------ EXERCISE MATERIALS

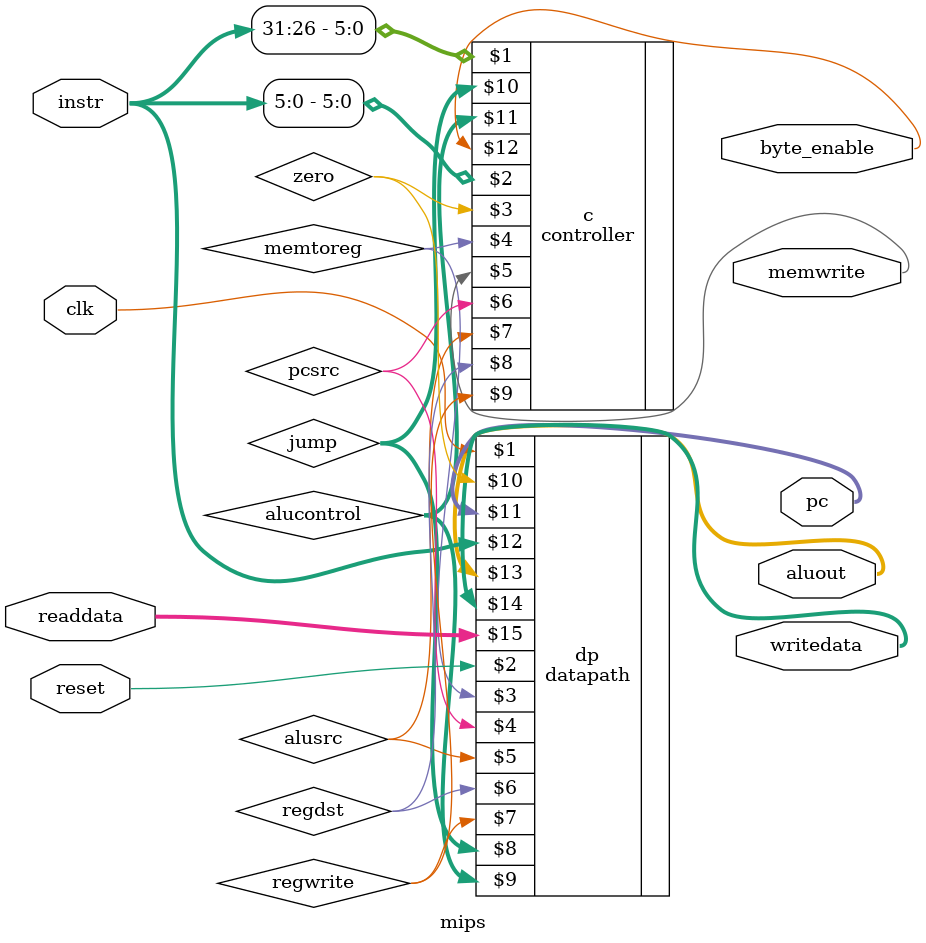
<source format=v>
`timescale 1ns / 1ps								//Used for simulation purposes.
module mips (input			clk, reset,
			 output [31:0]	pc,
			 input	[31:0]	instr,
			 output			memwrite,
			 output [31:0]	aluout,writedata,
			 input	[31:0]	readdata,
			 output			byte_enable);			//Newly added output line.

	//wire and reg definitions - additonal lines and increased busses added here.
	wire memtoreg; 
	wire [1:0] branch; 
	wire alusrc, regdst, regwrite, zero, pcsrc;
	wire [3:0]jump;
	wire [3:0] alucontrol;

//module instantiations
controller c(instr[31:26], 
	instr[5:0], 
	zero,
	memtoreg, 
	memwrite, 
	pcsrc,
	alusrc, 
	regdst, 
	regwrite, 
	jump, 
	alucontrol,
	byte_enable);									//Additional line here.

datapath dp(clk, 
	reset, 
	memtoreg, 
	pcsrc,
	alusrc, 
	regdst, 
	regwrite, 
	jump,
	alucontrol,
	zero, 
	pc, 
	instr,
	aluout, 
	writedata, 
	readdata);									//Additional line here.

endmodule
</source>
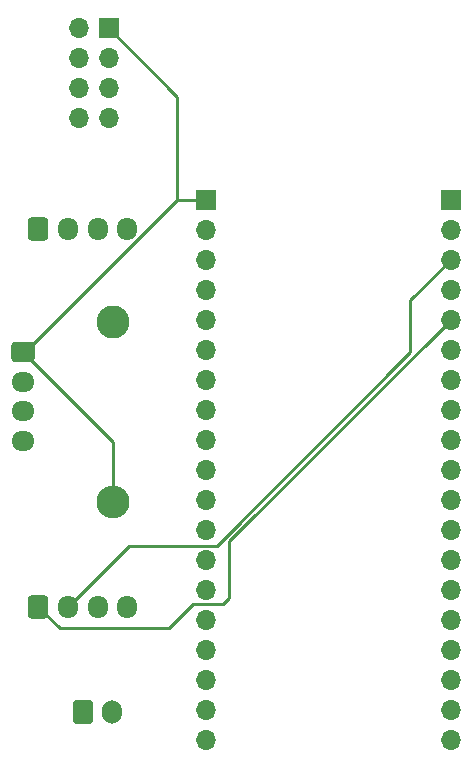
<source format=gbr>
%TF.GenerationSoftware,KiCad,Pcbnew,(6.0.2)*%
%TF.CreationDate,2022-03-02T22:32:20-08:00*%
%TF.ProjectId,node,6e6f6465-2e6b-4696-9361-645f70636258,rev?*%
%TF.SameCoordinates,Original*%
%TF.FileFunction,Copper,L1,Top*%
%TF.FilePolarity,Positive*%
%FSLAX46Y46*%
G04 Gerber Fmt 4.6, Leading zero omitted, Abs format (unit mm)*
G04 Created by KiCad (PCBNEW (6.0.2)) date 2022-03-02 22:32:20*
%MOMM*%
%LPD*%
G01*
G04 APERTURE LIST*
G04 Aperture macros list*
%AMRoundRect*
0 Rectangle with rounded corners*
0 $1 Rounding radius*
0 $2 $3 $4 $5 $6 $7 $8 $9 X,Y pos of 4 corners*
0 Add a 4 corners polygon primitive as box body*
4,1,4,$2,$3,$4,$5,$6,$7,$8,$9,$2,$3,0*
0 Add four circle primitives for the rounded corners*
1,1,$1+$1,$2,$3*
1,1,$1+$1,$4,$5*
1,1,$1+$1,$6,$7*
1,1,$1+$1,$8,$9*
0 Add four rect primitives between the rounded corners*
20,1,$1+$1,$2,$3,$4,$5,0*
20,1,$1+$1,$4,$5,$6,$7,0*
20,1,$1+$1,$6,$7,$8,$9,0*
20,1,$1+$1,$8,$9,$2,$3,0*%
G04 Aperture macros list end*
%TA.AperFunction,ComponentPad*%
%ADD10O,1.700000X1.700000*%
%TD*%
%TA.AperFunction,ComponentPad*%
%ADD11R,1.700000X1.700000*%
%TD*%
%TA.AperFunction,ComponentPad*%
%ADD12RoundRect,0.250000X-0.600000X-0.725000X0.600000X-0.725000X0.600000X0.725000X-0.600000X0.725000X0*%
%TD*%
%TA.AperFunction,ComponentPad*%
%ADD13O,1.700000X1.950000*%
%TD*%
%TA.AperFunction,ComponentPad*%
%ADD14C,2.800000*%
%TD*%
%TA.AperFunction,ComponentPad*%
%ADD15O,2.800000X2.800000*%
%TD*%
%TA.AperFunction,ComponentPad*%
%ADD16O,1.700000X2.000000*%
%TD*%
%TA.AperFunction,ComponentPad*%
%ADD17RoundRect,0.250000X-0.600000X-0.750000X0.600000X-0.750000X0.600000X0.750000X-0.600000X0.750000X0*%
%TD*%
%TA.AperFunction,ComponentPad*%
%ADD18RoundRect,0.250000X-0.725000X0.600000X-0.725000X-0.600000X0.725000X-0.600000X0.725000X0.600000X0*%
%TD*%
%TA.AperFunction,ComponentPad*%
%ADD19O,1.950000X1.700000*%
%TD*%
%TA.AperFunction,Conductor*%
%ADD20C,0.250000*%
%TD*%
G04 APERTURE END LIST*
D10*
%TO.P,J6,2,Pin_8*%
%TO.N,Net-(J8-Pad7)*%
X52290000Y-46230000D03*
%TO.P,J6,1,Pin_7*%
%TO.N,unconnected-(J6-Pad1)*%
X54830000Y-46230000D03*
%TO.P,J6,4,Pin_6*%
%TO.N,Net-(J8-Pad8)*%
X52290000Y-43690000D03*
%TO.P,J6,3,Pin_5*%
%TO.N,Net-(J8-Pad2)*%
X54830000Y-43690000D03*
%TO.P,J6,6,Pin_4*%
%TO.N,Net-(J5-Pad8)*%
X52290000Y-41150000D03*
%TO.P,J6,5,Pin_3*%
%TO.N,Net-(J5-Pad9)*%
X54830000Y-41150000D03*
%TO.P,J6,8,Pin_2*%
%TO.N,GND*%
X52290000Y-38610000D03*
D11*
%TO.P,J6,7,Pin_1*%
%TO.N,/3.3V*%
X54830000Y-38610000D03*
%TD*%
D12*
%TO.P,J1,1,Pin_1*%
%TO.N,GND*%
X48874583Y-55587500D03*
D13*
%TO.P,J1,2,Pin_2*%
%TO.N,Net-(J1-Pad2)*%
X51374583Y-55587500D03*
%TO.P,J1,3,Pin_3*%
%TO.N,GND*%
X53874583Y-55587500D03*
%TO.P,J1,4,Pin_4*%
%TO.N,Net-(J1-Pad4)*%
X56374583Y-55587500D03*
%TD*%
D14*
%TO.P,R1,1*%
%TO.N,Net-(J2-Pad3)*%
X55164583Y-63507500D03*
D15*
%TO.P,R1,2*%
%TO.N,/3.3V*%
X55164583Y-78747500D03*
%TD*%
D11*
%TO.P,J8,1,Pin_1*%
%TO.N,unconnected-(J8-Pad1)*%
X83765418Y-53127500D03*
D10*
%TO.P,J8,2,Pin_2*%
%TO.N,Net-(J8-Pad2)*%
X83765418Y-55667500D03*
%TO.P,J8,3,Pin_3*%
%TO.N,Net-(J3-Pad2)*%
X83765418Y-58207500D03*
%TO.P,J8,4,Pin_4*%
%TO.N,unconnected-(J8-Pad4)*%
X83765418Y-60747500D03*
%TO.P,J8,5,Pin_5*%
%TO.N,Net-(J3-Pad1)*%
X83765418Y-63287500D03*
%TO.P,J8,6,Pin_6*%
%TO.N,unconnected-(J8-Pad6)*%
X83765418Y-65827500D03*
%TO.P,J8,7,Pin_7*%
%TO.N,Net-(J8-Pad7)*%
X83765418Y-68367500D03*
%TO.P,J8,8,Pin_8*%
%TO.N,Net-(J8-Pad8)*%
X83765418Y-70907500D03*
%TO.P,J8,9,Pin_9*%
%TO.N,unconnected-(J8-Pad9)*%
X83765418Y-73447500D03*
%TO.P,J8,10,Pin_10*%
%TO.N,unconnected-(J8-Pad10)*%
X83765418Y-75987500D03*
%TO.P,J8,11,Pin_11*%
%TO.N,unconnected-(J8-Pad11)*%
X83765418Y-78527500D03*
%TO.P,J8,12,Pin_12*%
%TO.N,unconnected-(J8-Pad12)*%
X83765418Y-81067500D03*
%TO.P,J8,13,Pin_13*%
%TO.N,unconnected-(J8-Pad13)*%
X83765418Y-83607500D03*
%TO.P,J8,14,Pin_14*%
%TO.N,unconnected-(J8-Pad14)*%
X83765418Y-86147500D03*
%TO.P,J8,15,Pin_15*%
%TO.N,unconnected-(J8-Pad15)*%
X83765418Y-88687500D03*
%TO.P,J8,16,Pin_16*%
%TO.N,unconnected-(J8-Pad16)*%
X83765418Y-91227500D03*
%TO.P,J8,17,Pin_17*%
%TO.N,unconnected-(J8-Pad17)*%
X83765418Y-93767500D03*
%TO.P,J8,18,Pin_18*%
%TO.N,unconnected-(J8-Pad18)*%
X83765418Y-96307500D03*
%TO.P,J8,19,Pin_19*%
%TO.N,unconnected-(J8-Pad19)*%
X83765418Y-98847500D03*
%TD*%
D11*
%TO.P,J5,1,Pin_1*%
%TO.N,/3.3V*%
X63085418Y-53127500D03*
D10*
%TO.P,J5,2,Pin_2*%
%TO.N,unconnected-(J5-Pad2)*%
X63085418Y-55667500D03*
%TO.P,J5,3,Pin_3*%
%TO.N,Net-(J1-Pad2)*%
X63085418Y-58207500D03*
%TO.P,J5,4,Pin_4*%
%TO.N,unconnected-(J5-Pad4)*%
X63085418Y-60747500D03*
%TO.P,J5,5,Pin_5*%
%TO.N,Net-(J1-Pad4)*%
X63085418Y-63287500D03*
%TO.P,J5,6,Pin_6*%
%TO.N,unconnected-(J5-Pad6)*%
X63085418Y-65827500D03*
%TO.P,J5,7,Pin_7*%
%TO.N,Net-(J2-Pad3)*%
X63085418Y-68367500D03*
%TO.P,J5,8,Pin_8*%
%TO.N,Net-(J5-Pad8)*%
X63085418Y-70907500D03*
%TO.P,J5,9,Pin_9*%
%TO.N,Net-(J5-Pad9)*%
X63085418Y-73447500D03*
%TO.P,J5,10,Pin_10*%
%TO.N,unconnected-(J5-Pad10)*%
X63085418Y-75987500D03*
%TO.P,J5,11,Pin_11*%
%TO.N,unconnected-(J5-Pad11)*%
X63085418Y-78527500D03*
%TO.P,J5,12,Pin_12*%
%TO.N,unconnected-(J5-Pad12)*%
X63085418Y-81067500D03*
%TO.P,J5,13,Pin_13*%
%TO.N,unconnected-(J5-Pad13)*%
X63085418Y-83607500D03*
%TO.P,J5,14,Pin_14*%
%TO.N,GND*%
X63085418Y-86147500D03*
%TO.P,J5,15,Pin_15*%
%TO.N,unconnected-(J5-Pad15)*%
X63085418Y-88687500D03*
%TO.P,J5,16,Pin_16*%
%TO.N,unconnected-(J5-Pad16)*%
X63085418Y-91227500D03*
%TO.P,J5,17,Pin_17*%
%TO.N,unconnected-(J5-Pad17)*%
X63085418Y-93767500D03*
%TO.P,J5,18,Pin_18*%
%TO.N,unconnected-(J5-Pad18)*%
X63085418Y-96307500D03*
%TO.P,J5,19,Pin_19*%
%TO.N,Net-(J4-Pad1)*%
X63085418Y-98847500D03*
%TD*%
D16*
%TO.P,J4,2,Pin_2*%
%TO.N,GND*%
X55124583Y-96527500D03*
D17*
%TO.P,J4,1,Pin_1*%
%TO.N,Net-(J4-Pad1)*%
X52624583Y-96527500D03*
%TD*%
D12*
%TO.P,J3,1,Pin_1*%
%TO.N,Net-(J3-Pad1)*%
X48874583Y-87577500D03*
D13*
%TO.P,J3,2,Pin_2*%
%TO.N,Net-(J3-Pad2)*%
X51374583Y-87577500D03*
%TO.P,J3,3,Pin_3*%
%TO.N,GND*%
X53874583Y-87577500D03*
%TO.P,J3,4,Pin_4*%
%TO.N,/3.3V*%
X56374583Y-87577500D03*
%TD*%
D18*
%TO.P,J2,1,Pin_1*%
%TO.N,/3.3V*%
X47544583Y-66047500D03*
D19*
%TO.P,J2,2,Pin_2*%
%TO.N,GND*%
X47544583Y-68547500D03*
%TO.P,J2,3,Pin_3*%
%TO.N,Net-(J2-Pad3)*%
X47544583Y-71047500D03*
%TO.P,J2,4,Pin_4*%
%TO.N,unconnected-(J2-Pad4)*%
X47544583Y-73547500D03*
%TD*%
D20*
%TO.N,/3.3V*%
X60632500Y-44412500D02*
X54830000Y-38610000D01*
X60632500Y-53127500D02*
X60632500Y-44412500D01*
X63085418Y-53127500D02*
X60632500Y-53127500D01*
X47712500Y-66047500D02*
X60632500Y-53127500D01*
X47544583Y-66047500D02*
X47712500Y-66047500D01*
X55164583Y-73667500D02*
X55164583Y-78747500D01*
X47544583Y-66047500D02*
X55164583Y-73667500D01*
%TO.N,Net-(J3-Pad2)*%
X63984212Y-82432989D02*
X80366459Y-66050742D01*
X51374583Y-87577500D02*
X56519094Y-82432989D01*
X56519094Y-82432989D02*
X63984212Y-82432989D01*
X80366459Y-66050742D02*
X80366459Y-61606459D01*
X83765418Y-58207500D02*
X80366459Y-61606459D01*
%TO.N,Net-(J3-Pad1)*%
X50707083Y-89410000D02*
X48874583Y-87577500D01*
X59910000Y-89410000D02*
X50707083Y-89410000D01*
X61997989Y-87322011D02*
X59910000Y-89410000D01*
X64537989Y-87322011D02*
X61997989Y-87322011D01*
X64990000Y-86870000D02*
X64537989Y-87322011D01*
X64990000Y-82062918D02*
X64990000Y-86870000D01*
X83765418Y-63287500D02*
X64990000Y-82062918D01*
%TD*%
M02*

</source>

------------

REQUEST: With the line holding "X63085418Y-75987500D03*" as the first and the line holding "X63085418Y-88687500D03*" as the last, set down that range of the entries above exactly, and nothing else.

ANSWER AREA:
X63085418Y-75987500D03*
%TO.P,J5,11,Pin_11*%
%TO.N,unconnected-(J5-Pad11)*%
X63085418Y-78527500D03*
%TO.P,J5,12,Pin_12*%
%TO.N,unconnected-(J5-Pad12)*%
X63085418Y-81067500D03*
%TO.P,J5,13,Pin_13*%
%TO.N,unconnected-(J5-Pad13)*%
X63085418Y-83607500D03*
%TO.P,J5,14,Pin_14*%
%TO.N,GND*%
X63085418Y-86147500D03*
%TO.P,J5,15,Pin_15*%
%TO.N,unconnected-(J5-Pad15)*%
X63085418Y-88687500D03*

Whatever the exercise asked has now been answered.